Maksym told me that his Jewish identity is far from a determining factor in his decisions and actions. He is among those who oppose the aggressor for a simple reason: because he wants his daughter, his relatives and the citizens of Ukraine as a nation to live in a democratic society. The war crimes committed by the aggressor’s army are an equally important motivation to be at the front. Bucha has become a symbol of the Russian abuse of human rights. Jews and non-Jews are all united, he says, in defending their homeland from a terrorist state for the right to have a future as an independent nation. “All of us in the Army, like the citizens of Ukraine as a whole, will be strengthened in the understanding that independence is not just a word from the dictionary,” says Maksym. “Independence is a prerequisite for a country with numerous ethnic groups and different faiths to belong to their communities. Including, of course, Jews.”

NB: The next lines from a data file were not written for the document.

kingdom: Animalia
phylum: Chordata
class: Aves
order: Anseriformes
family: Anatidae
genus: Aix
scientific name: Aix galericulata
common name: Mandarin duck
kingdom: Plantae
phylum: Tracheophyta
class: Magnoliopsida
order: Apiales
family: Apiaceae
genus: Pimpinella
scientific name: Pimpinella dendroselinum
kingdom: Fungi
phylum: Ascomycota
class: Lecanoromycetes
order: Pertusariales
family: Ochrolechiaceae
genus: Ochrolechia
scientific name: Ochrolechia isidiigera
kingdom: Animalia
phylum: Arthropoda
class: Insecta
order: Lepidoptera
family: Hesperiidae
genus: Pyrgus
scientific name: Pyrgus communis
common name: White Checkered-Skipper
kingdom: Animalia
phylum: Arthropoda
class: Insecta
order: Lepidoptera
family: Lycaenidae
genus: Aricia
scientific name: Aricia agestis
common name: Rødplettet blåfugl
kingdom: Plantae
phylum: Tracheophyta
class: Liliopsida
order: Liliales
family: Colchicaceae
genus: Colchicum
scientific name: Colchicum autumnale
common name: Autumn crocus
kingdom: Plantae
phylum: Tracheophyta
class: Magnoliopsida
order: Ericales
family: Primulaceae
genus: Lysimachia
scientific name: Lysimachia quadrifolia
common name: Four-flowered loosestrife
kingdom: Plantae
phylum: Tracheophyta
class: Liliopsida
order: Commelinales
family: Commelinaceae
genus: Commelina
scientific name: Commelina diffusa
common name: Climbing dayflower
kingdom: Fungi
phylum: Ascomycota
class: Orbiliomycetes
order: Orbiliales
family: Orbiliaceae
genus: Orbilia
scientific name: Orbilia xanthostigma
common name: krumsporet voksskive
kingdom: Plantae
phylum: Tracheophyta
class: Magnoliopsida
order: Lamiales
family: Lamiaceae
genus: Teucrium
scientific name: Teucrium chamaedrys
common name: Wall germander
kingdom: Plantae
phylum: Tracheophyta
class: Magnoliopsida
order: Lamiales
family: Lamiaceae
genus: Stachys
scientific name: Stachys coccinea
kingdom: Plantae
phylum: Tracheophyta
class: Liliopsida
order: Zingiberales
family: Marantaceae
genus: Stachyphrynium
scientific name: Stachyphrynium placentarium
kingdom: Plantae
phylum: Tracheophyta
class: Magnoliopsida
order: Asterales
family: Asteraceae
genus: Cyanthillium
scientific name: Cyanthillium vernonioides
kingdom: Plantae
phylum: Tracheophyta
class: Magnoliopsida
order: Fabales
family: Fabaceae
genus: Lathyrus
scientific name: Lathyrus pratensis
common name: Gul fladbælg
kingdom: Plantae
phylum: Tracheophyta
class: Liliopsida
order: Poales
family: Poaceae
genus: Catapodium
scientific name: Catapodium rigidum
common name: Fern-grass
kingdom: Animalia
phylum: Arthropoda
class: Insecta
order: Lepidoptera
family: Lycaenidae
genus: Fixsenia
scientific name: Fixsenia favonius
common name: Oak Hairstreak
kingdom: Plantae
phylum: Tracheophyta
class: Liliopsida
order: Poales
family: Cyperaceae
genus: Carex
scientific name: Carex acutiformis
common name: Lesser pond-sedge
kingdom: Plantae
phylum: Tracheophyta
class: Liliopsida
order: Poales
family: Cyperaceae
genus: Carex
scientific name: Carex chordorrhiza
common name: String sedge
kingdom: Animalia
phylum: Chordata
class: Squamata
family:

Maksym didn’t vote for Volodymyr Zelensky because he did not like his populist slogans during the election campaign. However, Zelensky’s victory, he feels, signified that Ukrainian society had reached a level of democracy when it could support any candidate, regardless of his origins or religion. In Maksym’s words, “Zelensky has tremendous support. This determines the next challenge: With what image and political portfolio will he complete his tenure? On this, I am sure, the collective image of the Jews in modern Ukraine will largely depend.”
Although Maksym has thought about leaving the hot spot where he now serves because of physical and psychological fatigue, and because the prospect of dying or becoming disabled is frightening, he is determined to stay until the end of the war. “I understand that someone else will have to take my place. It will not be easy for him either, and his relatives will be waiting for him at home as mine do. That’s why I’m not leaving the front lines.”
For Maksym, leaving the front means being wounded or killed. But he has many plans for the future, including being back in the university auditorium when the war is over because he still has a lot to say to the youth. He also wants to write a book about his experiences in the war.